Yesterday was the first of the two Torinochi market days on the calendar for this year. I had a lot of work today and couldn’t go myself but here are some photos that I took last year at the Hanazono Shrine in Shinjuku. Let me quote myself about the meaning and background of the Torinoichi tradition:
“November the 10th is the first of the annual Torinohi, two or three days in November when traditional tornoichi markets are being held in many shrines and temples throughout Japan. The fact that both religions, shinto and buddhism, celebrate this tradition is interesting, the only difference between them is their reason for doing it. In all places the main object is to trade in the traditional kumade (熊手, or bear’s hand) decoration pieces, sometimes as small as 500 yen coin, and sometimes big enough to cover a small wall, there are all kinds of kumade and all the traders take great pride in displaying as much of their wares as possible. The basic form of the kumade comes from the humble garden rake, and the kumade is said to symbolize the raking in of health, happiness and health. It is traditional for local business to buy one each year to display in their shops. Whatever your belief is, the magic of the kumade actually works as it attracts customers. I personally always stop in front of a shop displaying a good kumade, giving the proprietor of the shop a chance to wheel me in and make a sale. The tradition is always buy a larger kumade than last year, so if you plan on following the tradition I would recommend starting out as small as possible, even though the sly tradesmen will always try to sell you their biggest!”
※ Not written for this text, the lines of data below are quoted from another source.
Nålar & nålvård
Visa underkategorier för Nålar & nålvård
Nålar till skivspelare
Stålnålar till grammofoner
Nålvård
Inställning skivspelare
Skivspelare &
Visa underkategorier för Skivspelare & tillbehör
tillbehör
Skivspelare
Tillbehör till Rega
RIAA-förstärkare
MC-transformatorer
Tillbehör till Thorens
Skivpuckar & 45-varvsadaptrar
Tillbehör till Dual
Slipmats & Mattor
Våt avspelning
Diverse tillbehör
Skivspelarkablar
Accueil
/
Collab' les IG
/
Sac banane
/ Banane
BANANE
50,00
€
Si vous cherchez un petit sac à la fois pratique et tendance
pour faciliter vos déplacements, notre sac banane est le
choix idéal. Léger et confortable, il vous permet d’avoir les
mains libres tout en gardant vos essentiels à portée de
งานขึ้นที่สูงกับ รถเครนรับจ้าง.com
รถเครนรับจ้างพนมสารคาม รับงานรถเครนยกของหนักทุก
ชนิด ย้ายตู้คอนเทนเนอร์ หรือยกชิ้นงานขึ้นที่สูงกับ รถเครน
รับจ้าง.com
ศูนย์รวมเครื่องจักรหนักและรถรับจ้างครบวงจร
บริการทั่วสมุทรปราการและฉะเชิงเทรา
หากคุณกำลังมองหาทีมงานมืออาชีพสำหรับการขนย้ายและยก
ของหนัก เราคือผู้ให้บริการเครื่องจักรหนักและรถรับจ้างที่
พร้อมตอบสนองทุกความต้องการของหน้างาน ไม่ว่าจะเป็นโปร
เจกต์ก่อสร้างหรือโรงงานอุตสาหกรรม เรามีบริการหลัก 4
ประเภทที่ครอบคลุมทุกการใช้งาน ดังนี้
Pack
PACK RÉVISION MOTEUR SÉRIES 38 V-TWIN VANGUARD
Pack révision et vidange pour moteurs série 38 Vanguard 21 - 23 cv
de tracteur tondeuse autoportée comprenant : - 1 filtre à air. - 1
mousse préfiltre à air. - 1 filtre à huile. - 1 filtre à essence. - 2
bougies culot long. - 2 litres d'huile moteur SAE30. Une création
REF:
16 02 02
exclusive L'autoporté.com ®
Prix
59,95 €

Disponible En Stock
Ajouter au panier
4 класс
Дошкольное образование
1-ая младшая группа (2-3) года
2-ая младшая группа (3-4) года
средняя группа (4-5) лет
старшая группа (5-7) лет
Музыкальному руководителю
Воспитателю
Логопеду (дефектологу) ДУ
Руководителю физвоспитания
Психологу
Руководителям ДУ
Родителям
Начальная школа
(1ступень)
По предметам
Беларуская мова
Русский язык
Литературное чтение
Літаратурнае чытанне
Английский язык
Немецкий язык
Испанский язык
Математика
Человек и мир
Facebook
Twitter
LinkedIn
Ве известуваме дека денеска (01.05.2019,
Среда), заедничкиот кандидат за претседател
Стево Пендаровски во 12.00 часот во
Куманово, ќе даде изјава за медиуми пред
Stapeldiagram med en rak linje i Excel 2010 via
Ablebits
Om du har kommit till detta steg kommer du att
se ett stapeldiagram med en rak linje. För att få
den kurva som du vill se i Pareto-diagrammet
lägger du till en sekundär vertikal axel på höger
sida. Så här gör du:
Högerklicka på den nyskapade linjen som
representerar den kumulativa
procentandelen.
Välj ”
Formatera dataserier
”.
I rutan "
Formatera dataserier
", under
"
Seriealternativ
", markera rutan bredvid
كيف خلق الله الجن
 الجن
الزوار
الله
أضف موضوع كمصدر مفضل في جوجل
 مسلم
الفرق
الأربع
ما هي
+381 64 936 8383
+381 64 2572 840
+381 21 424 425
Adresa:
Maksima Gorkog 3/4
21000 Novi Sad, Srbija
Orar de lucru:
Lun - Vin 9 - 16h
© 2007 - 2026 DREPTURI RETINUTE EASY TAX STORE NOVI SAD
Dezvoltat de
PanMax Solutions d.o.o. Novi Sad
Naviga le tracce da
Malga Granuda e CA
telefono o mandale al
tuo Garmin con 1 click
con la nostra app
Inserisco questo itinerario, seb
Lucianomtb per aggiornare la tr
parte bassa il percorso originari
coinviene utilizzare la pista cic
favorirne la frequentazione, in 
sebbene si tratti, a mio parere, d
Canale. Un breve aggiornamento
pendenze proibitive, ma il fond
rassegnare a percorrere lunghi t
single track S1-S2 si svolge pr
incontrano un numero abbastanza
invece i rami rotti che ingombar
There is one more Torinoichi this year and I hope to catch it!
This year saw the 733rd Oeshiki ceremony at Tokyo’s Ikegami Honmonji Temple in the southern Ota Ward. Among the performers were the usual matoi dancers, laymen followers of the Nichiren temples who take part in the festivities by twirling their matoi around their bodies. These matoi are about 10kg heavy but the guys make it seem very easy. I especially liked these two men who did pretty fantastic two person set where they mirrored each other’s movements to great effect. The crowd was mighty pleased! Even as I was taking these I was thinking how much one of them reminded me of Johnny Depp, same stern features, the scraggly beard and the dark eyes! Very striking! I for one would be happy to see matoi dancing as an olympic sport!
As usual, please click the images for full picture quality!
This weekend, temples all over Japan belonging to one of the biggest Japanese buddhist sects, will be holding the grand Oeshiki, a festival to celebrate the passing of the saint Nichiren who died on October 13th, 1282. The main temple of the Nichiren sect and the biggest of the Oeshiki ceremonies is at the temple in Ikegami, in Tokyo’s southern Ota Ward. The ceremonies start today but the main event with big parade, the dancing with the matoi and the thousands of revelers is on the 12th and finishing with more ceremonies on the 13th.
If you are in Tokyo this weekend I recommend heading down to the Honmonji temple to watch the festivities! You can find more information on the event homepage here, although it is all in Japanese is has all the times, routes and maps of the ceremonies.
I took these photos right at the end of last year’s ceremony, the parishioners still had a lot of energy even though they had been dancing and playing for hours!
The best way to enjoy a visit to a temple or a shrine in my opinion is to go for the details. Just like older western Churches, temples and shrines in Japan (and indeed in the rest of Asia as well) are absolutely loaded with details all of which carries tons of symbolism and meaning. Most Japanese can’t actually “read” these details either (it is not a lost skill, as these details have long been the domain of specialists and professionals). I have always thought it interesting in Japanese that there is one word for “leg” that covers everything from the hipjoint to the big toe, but there is also a very specific name for each part of the spire on top of a pagoda, with incredible detail. Every time I visit a temple in Japan I learn something new about the symbolism or naming of the different parts of it. Sometimes I take a lot of photos of details to remember them, like with this temple that I visited in Matsue City in Shimane Prefecture, the Senjuin (千手院). This temple is on the slopes of a hill neatly placed to overlook the city and the castle that makes the city famous. The temple belongs to the oldest and largest of the Shingon sect of Buddhism. I was too late in the season to experience the famous weeping cherry blossom tree (shidare sakura) which is over 200 years old. The temple itself is very old but it was moved here in the 19th century after a large fire burned down the original buildings in 1678. If you visit Matsue City and have a bit of free time and the weather is good I recommend visiting this temple if nothing else than for the news.
A few of the interesting details on this temple was the elaborate (even more than usual) bright vermilion ceramic roof finials, complete with the famous kamon (heraldic sign) Gosannokiri which is extremely similar to the official heraldic sign of the prime minister and can be found in all Japanese passports for example (to be honest there are 129 official kamon based on this simple design and it could be anyone of them). I also enjoyed seeing the printed prayer slips pasted on one of the walls which I have never seen in Tokyo (I am sure there must be some). Another one I liked was the little votive painting of the Senjukannon, the buddhist patron saint of people born in the year of the rat and often prayed to by people with poor eyes.